*TRABAJO POR COMPLETAR*
Reescribe en forma de lista el párrafo de la sección del documento que comienza con «Trabajar en la sede colombiana» y conserva sus datos principales.

EXTREMAUNCIÓN EN BOGOTÁ
Trabajar en la sede colombiana del Consejo Episcopal Latino americano me había alejado temporalmente del contacto con los fieles. Era tiempo de estudio teológico y pastoral, y de animación de los seminarios y ministerios de la Iglesia. Mi tiempo transcurría velozmente en cursos, encuentros y edición de libros. Añoraba el ministerio de contacto con el pueblo de Dios, si bien en cada ciudad que visitaba tenía la ocasión de conocer a los lugareños.
En Bogotá, después de varios intentos de su parte, quedé vinculado a unas familias argentinas, además de los amigos colombianos que había cultivado desde los días de 1968 en que participé del Congreso Eucarístico internacional de Bogotá presidido por Pablo VI y del primer encuentro judeo católico latinoamericano. Los chicos Eduardo, Iván, Germán y Gloria eran los intermediarios para conocer el pueblo y la cultura colombianos. El P. Iván Palacio Builes sigue aún siendo mi amigo entrañable.

*REGISTROS PROPORCIONADOS*
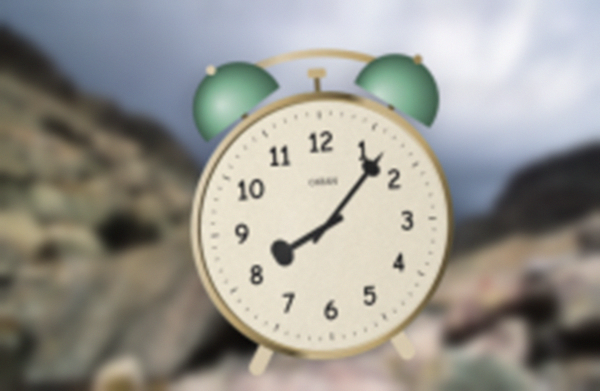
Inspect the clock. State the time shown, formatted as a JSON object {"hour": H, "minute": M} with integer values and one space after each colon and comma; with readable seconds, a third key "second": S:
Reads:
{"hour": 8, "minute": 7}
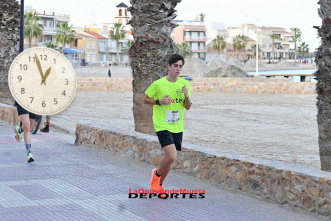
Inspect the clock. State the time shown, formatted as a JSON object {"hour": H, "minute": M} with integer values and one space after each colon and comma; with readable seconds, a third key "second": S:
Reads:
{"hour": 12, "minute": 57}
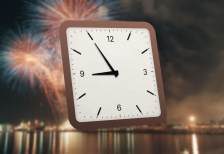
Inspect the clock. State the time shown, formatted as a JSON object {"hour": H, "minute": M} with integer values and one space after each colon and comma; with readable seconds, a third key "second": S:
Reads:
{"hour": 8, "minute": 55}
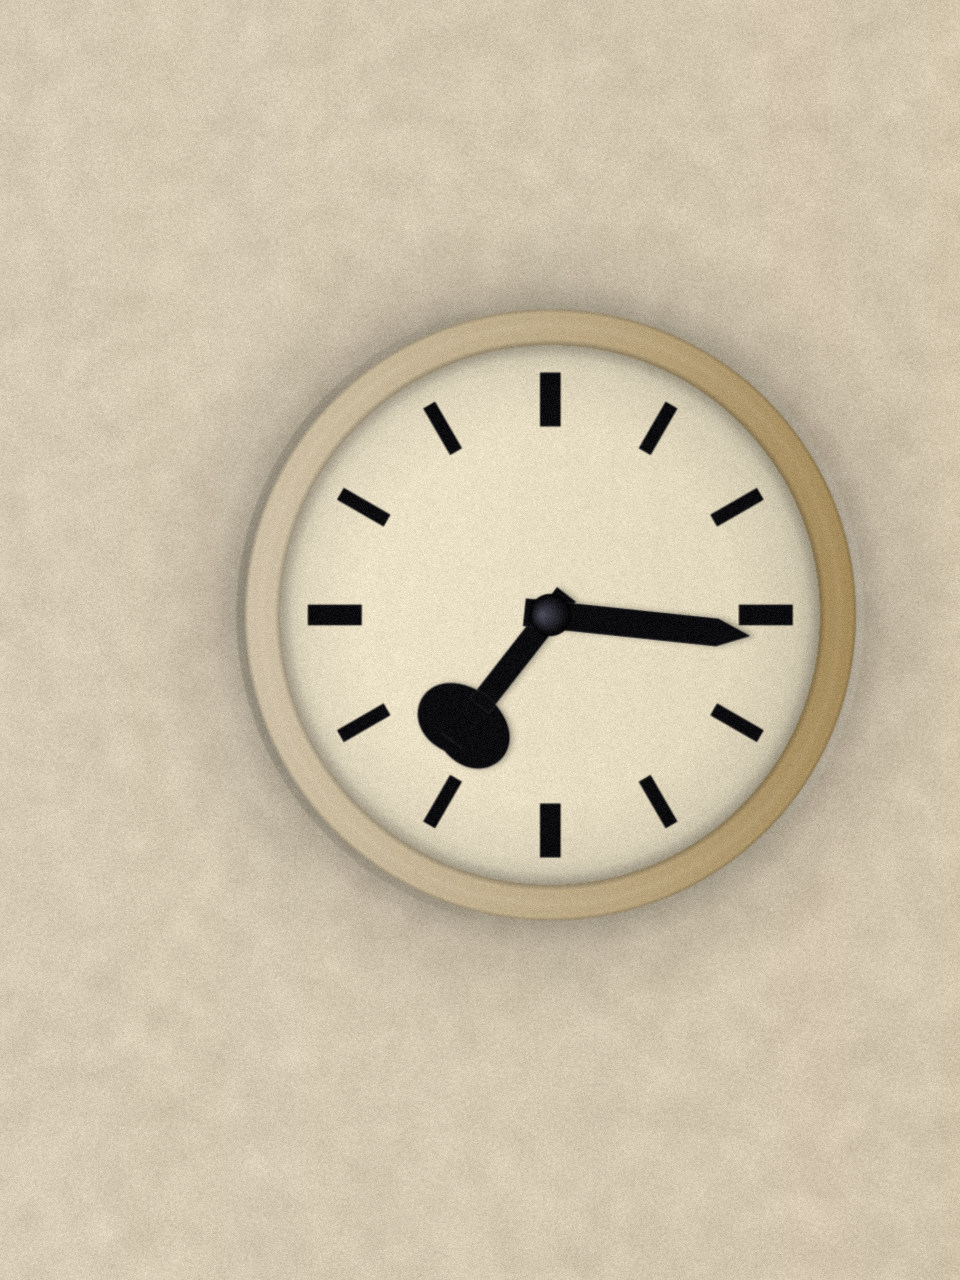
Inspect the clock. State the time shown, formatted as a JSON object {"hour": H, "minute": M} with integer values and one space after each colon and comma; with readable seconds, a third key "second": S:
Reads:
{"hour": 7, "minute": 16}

*RESPUESTA DEL EJERCICIO*
- El trabajo en la sede colombiana del Consejo Episcopal Latinoamericano me alejó temporalmente del contacto con los fieles.
- Fue una etapa de estudio teológico y pastoral, y de animación de los seminarios y ministerios de la Iglesia.
- El tiempo se iba rápido en cursos, encuentros y edición de libros.
- Añoraba el ministerio de contacto con el pueblo de Dios, aunque en cada ciudad que visitaba podía conocer a los lugareños.